The play is very similar to the 1997 movie, though it’s set in the US instead of the UK. Several unemployed husbands, frustrated at their inability to find a job and annoyed that their wives (who ARE working) are out paying $50 each to go see a Chippendales show, decide they can make some quick cash by doing their own performance.
The biggest difference is that the play is a musical, with songs and some dancing scattered throughout the performance. That’s perhaps the one arguable flaw in this production… All of the singers give admirable vocal performances — some more consistently than others, and ALL better than I could ever manage — but you probably wouldn’t rush out to buy a soundtrack recorded at this performance. Definitely don’t go there expecting Broadway-quality singing.

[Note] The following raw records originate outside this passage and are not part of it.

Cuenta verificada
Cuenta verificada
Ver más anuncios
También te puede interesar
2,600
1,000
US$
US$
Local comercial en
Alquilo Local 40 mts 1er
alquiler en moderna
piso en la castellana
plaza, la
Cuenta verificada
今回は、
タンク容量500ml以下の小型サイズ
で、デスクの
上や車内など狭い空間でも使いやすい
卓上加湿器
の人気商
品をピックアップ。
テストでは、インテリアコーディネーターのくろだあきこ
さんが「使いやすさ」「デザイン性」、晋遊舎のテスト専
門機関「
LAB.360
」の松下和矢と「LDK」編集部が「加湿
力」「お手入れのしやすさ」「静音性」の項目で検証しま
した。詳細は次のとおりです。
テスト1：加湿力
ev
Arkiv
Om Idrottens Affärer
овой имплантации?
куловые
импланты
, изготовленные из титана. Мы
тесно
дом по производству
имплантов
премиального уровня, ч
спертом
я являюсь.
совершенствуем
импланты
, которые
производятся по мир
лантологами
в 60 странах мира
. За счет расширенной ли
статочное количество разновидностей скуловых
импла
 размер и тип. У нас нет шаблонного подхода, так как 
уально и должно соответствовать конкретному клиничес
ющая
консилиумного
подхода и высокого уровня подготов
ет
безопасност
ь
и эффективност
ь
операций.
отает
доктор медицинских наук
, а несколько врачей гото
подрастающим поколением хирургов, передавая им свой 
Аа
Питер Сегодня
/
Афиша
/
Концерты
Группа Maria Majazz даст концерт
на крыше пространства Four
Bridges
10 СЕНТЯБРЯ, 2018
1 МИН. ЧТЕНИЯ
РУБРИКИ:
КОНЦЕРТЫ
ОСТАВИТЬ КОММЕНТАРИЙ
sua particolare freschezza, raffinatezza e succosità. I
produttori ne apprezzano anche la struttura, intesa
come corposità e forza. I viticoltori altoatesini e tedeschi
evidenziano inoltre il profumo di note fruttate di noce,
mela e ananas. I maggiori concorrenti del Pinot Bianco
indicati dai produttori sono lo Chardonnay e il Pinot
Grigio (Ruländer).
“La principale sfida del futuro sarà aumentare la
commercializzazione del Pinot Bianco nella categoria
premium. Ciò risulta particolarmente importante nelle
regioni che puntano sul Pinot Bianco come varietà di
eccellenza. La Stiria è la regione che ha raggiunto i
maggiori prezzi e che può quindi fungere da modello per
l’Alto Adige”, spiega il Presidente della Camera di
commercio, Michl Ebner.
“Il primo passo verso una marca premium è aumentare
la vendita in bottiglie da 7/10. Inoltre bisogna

You SHOULD go there expecting to be entertained by several funny and heartwarming scenes. It’s a very enjoyable show, and well worth your time and money. From the strip show at the beginning, through delightful explorations of characters and relationships, to the final (and fully nude) moment with the six male leads, you’ll be glad you went.
I was really touched by Stuart Spencer’s “Dave”, and Chris Thompson’s “Horse” had me grinning each time he shuffled onto the stage. And I was SO impressed by young Andrew Griner, Jr. as the lead character’s son “Nathan.” That kid’s definitely got a future in the arts, and is rightfully nicknamed “401k” by his father. (True story.)
And of course, Salvador Garcia was magnificent as “Keno,” the male stripper who kicks off the show and inspires the husbands’ scheme. Naturally I’m biased, but that doesn’t change the fact that his all-too-brief dance at the beginning is stunning, and his occasional cameos throughout were always a pleasure. As I’ve said after seeing him in Living Out and in Dangerous, I am so insanely proud of that man.
Lest we think a show called The Full Monty is focused purely on the boys, I have to pause for a moment and gush about some of the ladies in the cast. Courtney Johnson was adorable as “Vicki,” a pampered wife who is blissfully unaware of her husband’s long-standing unemployment. Candace Neal was delightful as “Georgie”, a wife struggling to understand her husband’s growing detachment. Pat Heiss was shocking (in a good way) as “Jeanette.” You have to see her to believe it.
The Full Monty runs through Sunday, May 17th at Theatre Charlotte. Tickets are available online — I’ll be attending for “Bank of America Night” on Friday the 8th, and the finale on Sunday the 17th. Come out and join me!